- _EXTRACT TO READ_:
»»
Viridans group streptococci (VGS) are the main commensals of the oropharyngeal cavity in humans. They are the leading cause of subacute bacterial endocarditis and have also emerged as important pathogens causing sepsis in neutropenic cancer patients. Streptococcus bovis is frequently found as part of the commensal bowel flora. These organisms are also agents of endocarditis. Bacteremia caused by S. bovis isolates is associated with malignancies of the gastrointestinal tract.

Recent studies have shown that VGS are becoming increasingly resistant to many antibiotics, and it seems that antimicrobial resistance is not homogeneous among the different members of the group (1, 7, 8, 20). Most studies of VGS report that Streptococcus mitis, in addition to being the most frequently isolated group, is also the group that shows the highest rates of penicillin resistance (1, 7, 8, 10, 17). However, reports about the susceptibility of other VGS and S. bovis are scarce. The aim of our study was to determine overall rates of VGS susceptibility to penicillin, macrolides, and telithromycin and also to determine whether there are any differences in the susceptibility patterns and erythromycin resistance mechanisms of the different species that make up this group.
««
- _RECORDS SHOWN_:
»»
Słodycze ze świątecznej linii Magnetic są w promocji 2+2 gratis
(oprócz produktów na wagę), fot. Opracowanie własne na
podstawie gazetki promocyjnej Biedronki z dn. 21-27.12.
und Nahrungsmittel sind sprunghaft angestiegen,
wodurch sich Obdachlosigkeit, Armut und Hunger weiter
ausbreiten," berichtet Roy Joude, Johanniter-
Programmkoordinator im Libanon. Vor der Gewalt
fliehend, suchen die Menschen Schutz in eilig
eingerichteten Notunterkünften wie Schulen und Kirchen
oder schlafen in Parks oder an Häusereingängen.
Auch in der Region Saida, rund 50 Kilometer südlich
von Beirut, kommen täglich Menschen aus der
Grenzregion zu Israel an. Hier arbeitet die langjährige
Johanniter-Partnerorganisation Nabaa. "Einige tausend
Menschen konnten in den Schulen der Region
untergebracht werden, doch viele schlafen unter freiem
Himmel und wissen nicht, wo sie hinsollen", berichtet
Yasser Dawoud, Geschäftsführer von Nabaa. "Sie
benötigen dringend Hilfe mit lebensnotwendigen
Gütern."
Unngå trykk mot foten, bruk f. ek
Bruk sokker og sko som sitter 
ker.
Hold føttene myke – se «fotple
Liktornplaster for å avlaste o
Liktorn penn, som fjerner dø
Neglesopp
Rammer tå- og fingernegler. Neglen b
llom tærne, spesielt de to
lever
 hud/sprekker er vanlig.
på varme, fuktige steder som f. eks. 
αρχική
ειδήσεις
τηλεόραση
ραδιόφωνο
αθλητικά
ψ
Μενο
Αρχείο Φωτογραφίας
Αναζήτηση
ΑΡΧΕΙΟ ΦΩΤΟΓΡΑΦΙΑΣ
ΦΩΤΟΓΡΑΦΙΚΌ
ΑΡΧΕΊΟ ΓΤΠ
««
»»
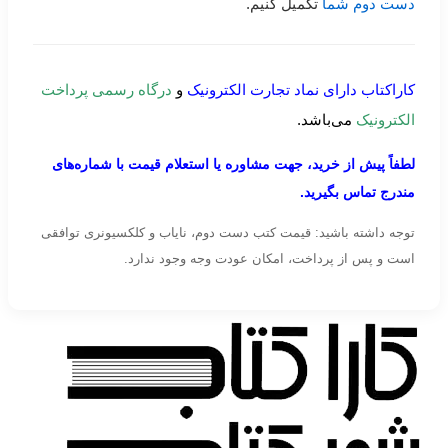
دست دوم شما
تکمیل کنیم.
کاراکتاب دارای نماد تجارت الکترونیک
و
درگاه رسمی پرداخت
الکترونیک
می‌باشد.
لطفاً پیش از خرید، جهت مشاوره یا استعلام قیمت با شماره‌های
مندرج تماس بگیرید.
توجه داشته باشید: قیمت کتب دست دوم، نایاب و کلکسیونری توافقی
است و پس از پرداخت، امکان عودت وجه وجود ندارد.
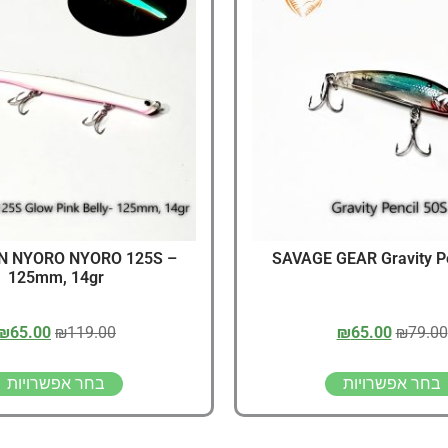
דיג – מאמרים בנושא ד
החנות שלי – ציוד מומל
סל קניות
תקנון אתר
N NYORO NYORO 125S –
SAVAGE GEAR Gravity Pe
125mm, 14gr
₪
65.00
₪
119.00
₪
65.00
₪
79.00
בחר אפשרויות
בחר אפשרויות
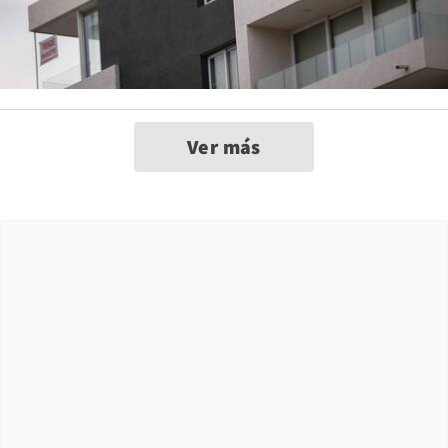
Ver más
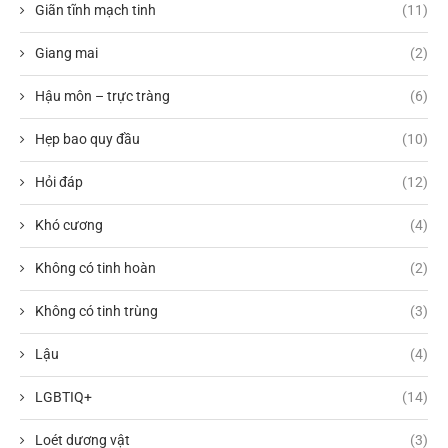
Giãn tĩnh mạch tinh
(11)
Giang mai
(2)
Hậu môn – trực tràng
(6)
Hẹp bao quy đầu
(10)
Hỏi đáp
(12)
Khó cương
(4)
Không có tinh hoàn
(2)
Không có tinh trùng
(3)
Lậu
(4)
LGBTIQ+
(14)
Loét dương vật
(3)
««
»»
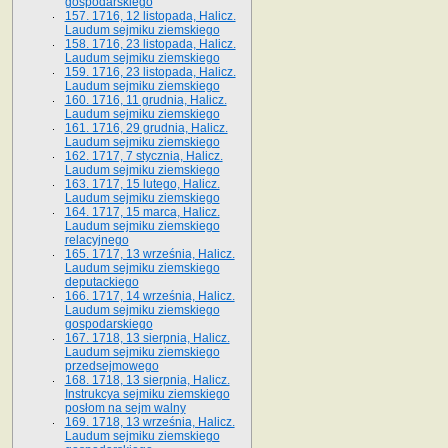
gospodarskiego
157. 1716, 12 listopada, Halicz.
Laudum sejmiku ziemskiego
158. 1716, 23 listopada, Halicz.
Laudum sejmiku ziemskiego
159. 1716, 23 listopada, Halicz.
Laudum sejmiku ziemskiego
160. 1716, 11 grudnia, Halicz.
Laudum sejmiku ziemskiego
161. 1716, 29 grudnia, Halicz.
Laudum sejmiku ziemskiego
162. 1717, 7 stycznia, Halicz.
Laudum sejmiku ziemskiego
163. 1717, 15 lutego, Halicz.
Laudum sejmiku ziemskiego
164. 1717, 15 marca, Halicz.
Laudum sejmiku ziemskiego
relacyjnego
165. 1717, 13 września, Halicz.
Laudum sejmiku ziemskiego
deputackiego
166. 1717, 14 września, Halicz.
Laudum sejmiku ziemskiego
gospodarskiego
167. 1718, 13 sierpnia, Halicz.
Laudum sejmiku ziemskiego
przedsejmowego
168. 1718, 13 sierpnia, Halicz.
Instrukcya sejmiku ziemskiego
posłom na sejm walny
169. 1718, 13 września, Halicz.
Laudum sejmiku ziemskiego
««
- _WORK TASK A_:
In the text on viridans group streptococci, which group is both the most frequently isolated and the one with the highest rates of penicillin resistance?
- _WORK TASK B_:
Please list the antimicrobial agents named in the text on viridans group streptococci as those whose overall susceptibility rates the study aimed to determine.

- _WRITTEN REPLY A_:
Streptococcus mitis.

- _WRITTEN REPLY B_:
Penicillin, macrolides, telithromycin